ブルネット(栗毛)の長めの髪に、鼻筋がすっと通った顔立ちのその人。
自分達と7歳しか変わらない若い執事は、元々親日家だったらしい。
双子が渡英して居を構えるにあたり、ハウスキーパーでも雇おうかと考えていた折、
『うちの執事のリーヴが「日本語と和食の勉強を兼ねて、破格で雇って欲しい」って言ってるけど、どう?』
と、父方の祖母・日本人の菊子が、紹介してくれた。
こちらとしては願ったり叶ったりで、リーヴを執事として雇い入れたのだ。
「今日も美味しいよ、ありがとう、リーヴ」
日本語で話し掛けたヴィヴィに、
「恐れ入ります。

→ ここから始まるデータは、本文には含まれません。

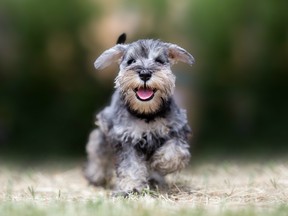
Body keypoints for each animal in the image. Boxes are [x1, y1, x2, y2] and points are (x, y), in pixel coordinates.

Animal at [84, 34, 195, 196]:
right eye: (131, 61)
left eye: (159, 61)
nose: (145, 73)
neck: (146, 113)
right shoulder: (126, 139)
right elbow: (131, 166)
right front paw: (131, 187)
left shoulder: (177, 129)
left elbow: (175, 152)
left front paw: (160, 163)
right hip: (103, 135)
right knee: (98, 152)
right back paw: (95, 176)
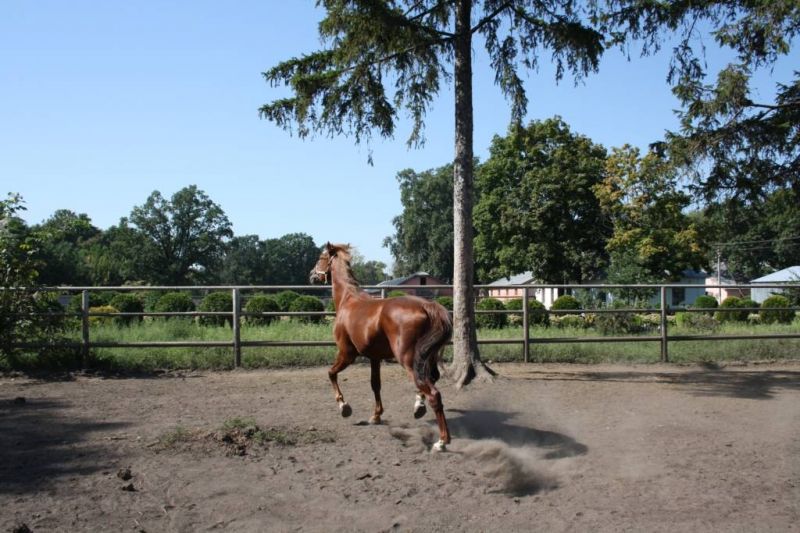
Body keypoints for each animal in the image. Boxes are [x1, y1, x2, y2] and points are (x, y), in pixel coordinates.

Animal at [310, 244, 454, 448]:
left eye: (321, 257)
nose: (312, 275)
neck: (348, 300)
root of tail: (427, 307)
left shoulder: (346, 353)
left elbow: (331, 373)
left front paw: (344, 407)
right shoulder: (374, 358)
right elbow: (375, 384)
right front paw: (376, 416)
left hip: (408, 360)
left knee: (434, 393)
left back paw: (442, 441)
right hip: (427, 358)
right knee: (432, 379)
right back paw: (419, 407)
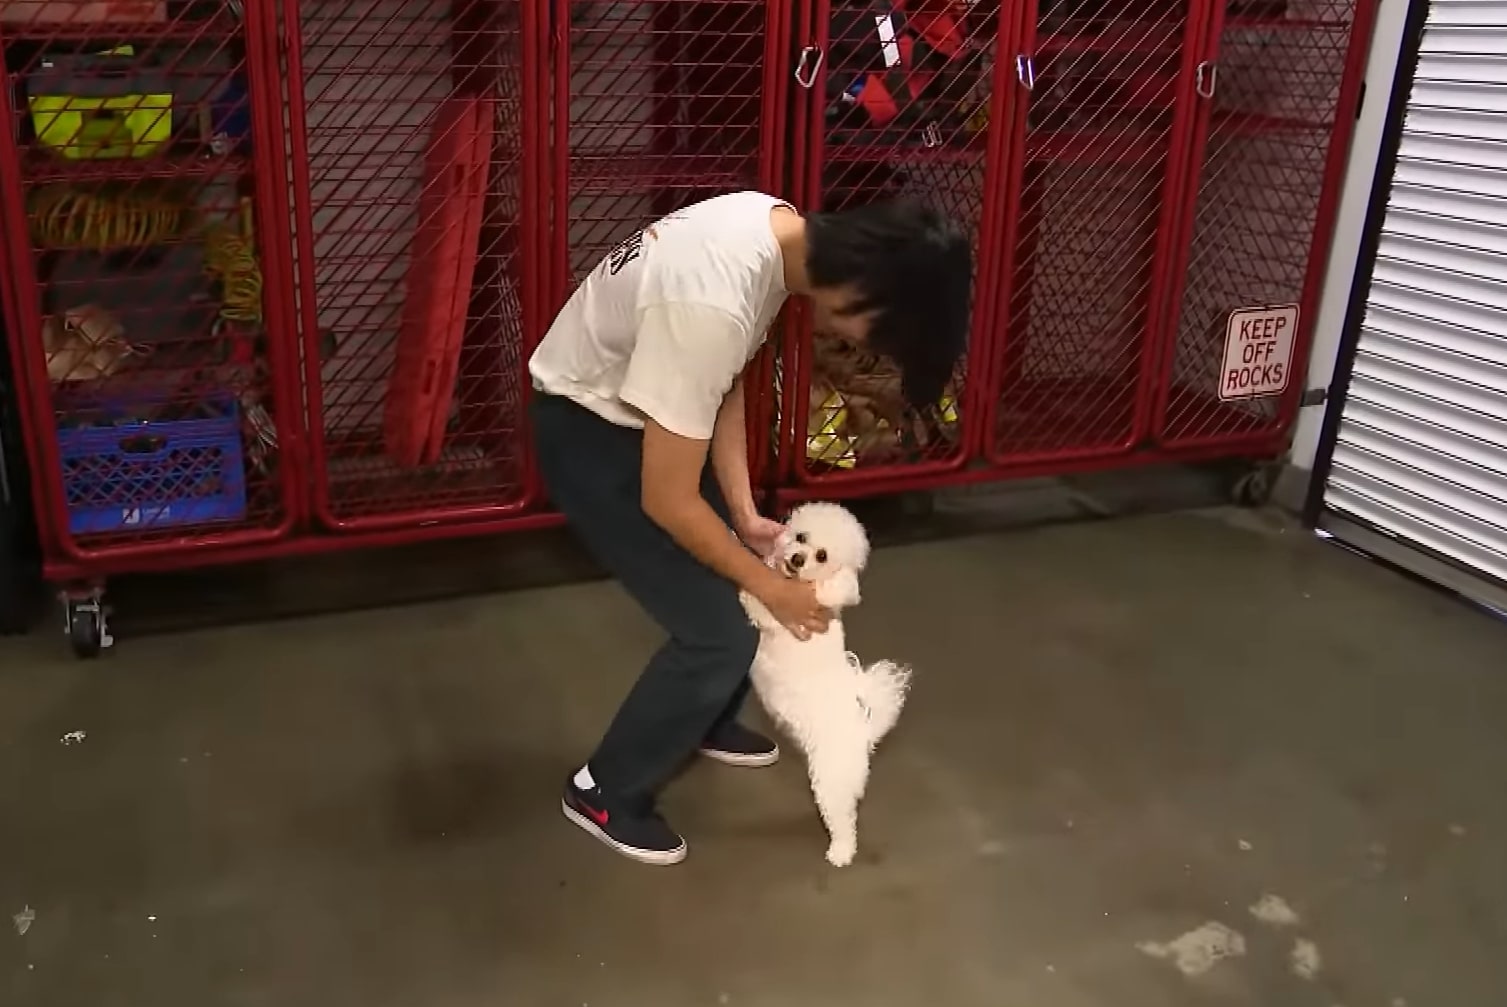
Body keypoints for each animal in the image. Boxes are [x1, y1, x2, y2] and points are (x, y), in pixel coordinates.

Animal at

今日のレシピは梅がアクセントで、食が進むかと」
流麗な日本語を操る執事は、青い瞳を細めた。
「うん。大葉も効いてる……。手に入るんだ、英国で……?」
クリスの感心した声に、
「はい。園芸市場で苗を入手しまして、先月から庭の一角で大葉を育ててみました」
さすが生粋の英国人。
造園にも目が無いらしく、屋敷の前庭と裏庭は、常に美しく整えられていた。
ただ、以前ヴィヴィが草むしりを手伝おうとしたら、きっぱり断られたが――何故だ?
叩いた梅肉の乗ったササミを咀嚼しながら、ヴィヴィは傍に立つリーヴをじいと見つめる。